The problem
Please show each line in the rows below that contains the word "Quận".

Provided data
++++++++
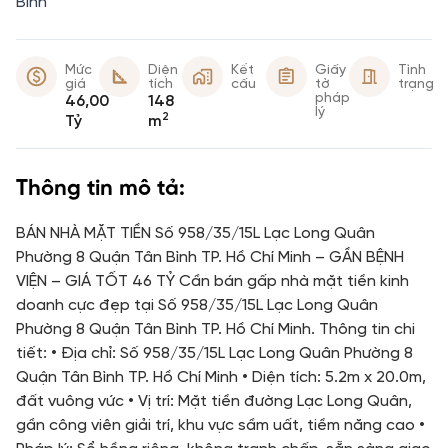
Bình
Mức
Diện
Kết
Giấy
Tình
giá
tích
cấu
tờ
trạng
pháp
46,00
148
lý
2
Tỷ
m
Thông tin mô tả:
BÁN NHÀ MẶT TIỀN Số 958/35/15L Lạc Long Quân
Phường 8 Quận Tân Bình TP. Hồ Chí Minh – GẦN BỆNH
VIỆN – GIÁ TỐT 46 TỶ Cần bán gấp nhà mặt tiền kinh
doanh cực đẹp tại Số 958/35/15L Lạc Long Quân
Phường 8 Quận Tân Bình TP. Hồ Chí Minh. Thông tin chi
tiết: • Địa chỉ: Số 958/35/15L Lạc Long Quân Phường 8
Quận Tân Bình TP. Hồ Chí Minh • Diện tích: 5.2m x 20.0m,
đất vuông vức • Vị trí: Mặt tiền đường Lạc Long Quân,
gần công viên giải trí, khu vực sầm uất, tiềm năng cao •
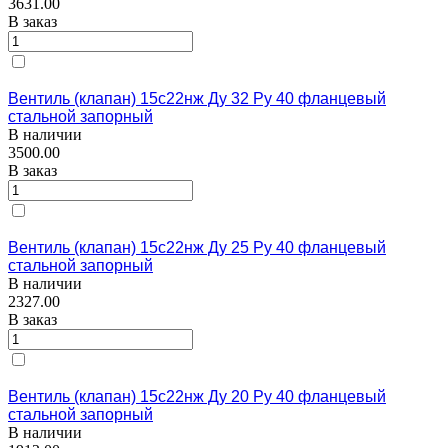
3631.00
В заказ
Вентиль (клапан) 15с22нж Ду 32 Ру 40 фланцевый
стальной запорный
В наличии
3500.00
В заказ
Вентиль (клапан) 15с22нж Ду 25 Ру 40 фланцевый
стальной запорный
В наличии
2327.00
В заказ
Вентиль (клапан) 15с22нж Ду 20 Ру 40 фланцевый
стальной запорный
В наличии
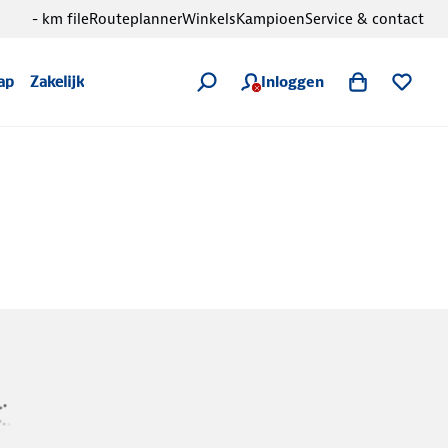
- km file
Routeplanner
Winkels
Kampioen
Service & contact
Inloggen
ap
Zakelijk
++++++++
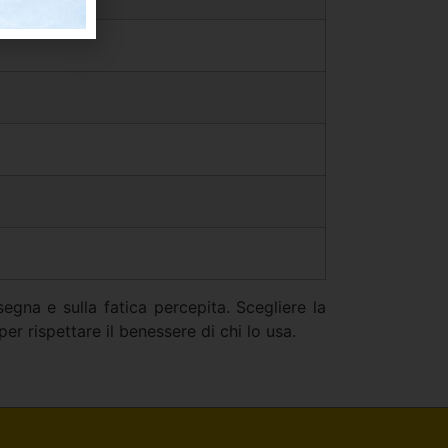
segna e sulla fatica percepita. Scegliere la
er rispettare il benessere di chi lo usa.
++++++++
Exercise answer
Phường 8 Quận Tân Bình TP. Hồ Chí Minh – GẦN BỆNH
Phường 8 Quận Tân Bình TP. Hồ Chí Minh. Thông tin chi
Quận Tân Bình TP. Hồ Chí Minh • Diện tích: 5.2m x 20.0m,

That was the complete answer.